Re: [dpdk-dev] [PATCH v3 12/12] service: relax barriers with C11 atomic operations

Honnappa Nagarahalli Mon, 06 Apr 2020 10:07:02 -0700

<snip>
Just to get us on the same page on 'techniques to communicate data from writer 
to reader' (apologies if it is too trivial)


Let us say that the writer has 512B (key point is - cannot be written 
atomically) that needs to be communicated to the reader.

Since the data cannot be written atomically, we need a guard variable (which 
can be written atomically, can be a flag or pointer to data). So, the writer 
will store 512B in non-atomic way and write to guard variable with release 
memory order. So, if the guard variable is valid (set in the case of flag or 
not null in the case of pointer), it guarantees that 512B is written.

The reader will read the guard variable with acquire memory order and read the 
512B data only if the guard variable is valid. So, the acquire memory order on 
the guard variable guarantees that the load of 512B does not happen before the 
guard variable is read. The validity check on the guard variable guarantees 
that 512B was written before it was read.
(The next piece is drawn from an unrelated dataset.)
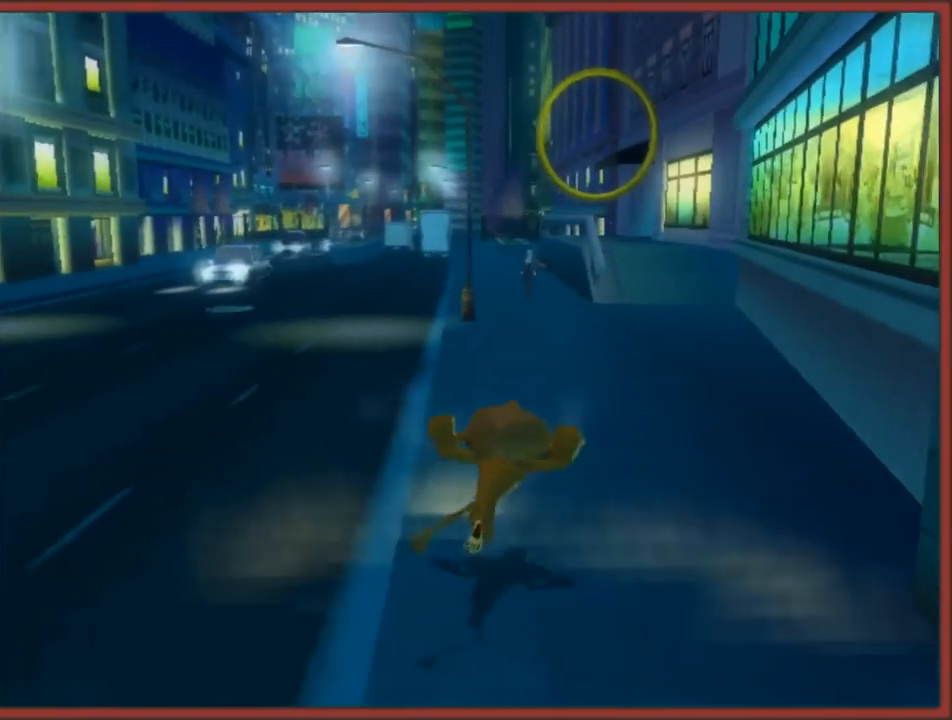
{"buttons": [], "left_stick": "up", "right_stick": "center", "events": [[33, "B", "down"], [133, "B", "up"], [200, "B", "down"], [283, "B", "up"], [350, "B", "down"], [450, "B", "up"]]}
The store(guard_variable, RELEASE) on the writer and the load(guard_variable, 
ACQUIRE) can be said as synchronizing with each other.

(the guard variable technique applies even if we are not using C11 atomics)

Let us say that the writer has 4B (key point is - can be written atomically) 
that needs to be communicated to the reader. The writer is free to write this 
atomically with no constraints on memory ordering as long as this data is not 
acting as a guard variable for any other data.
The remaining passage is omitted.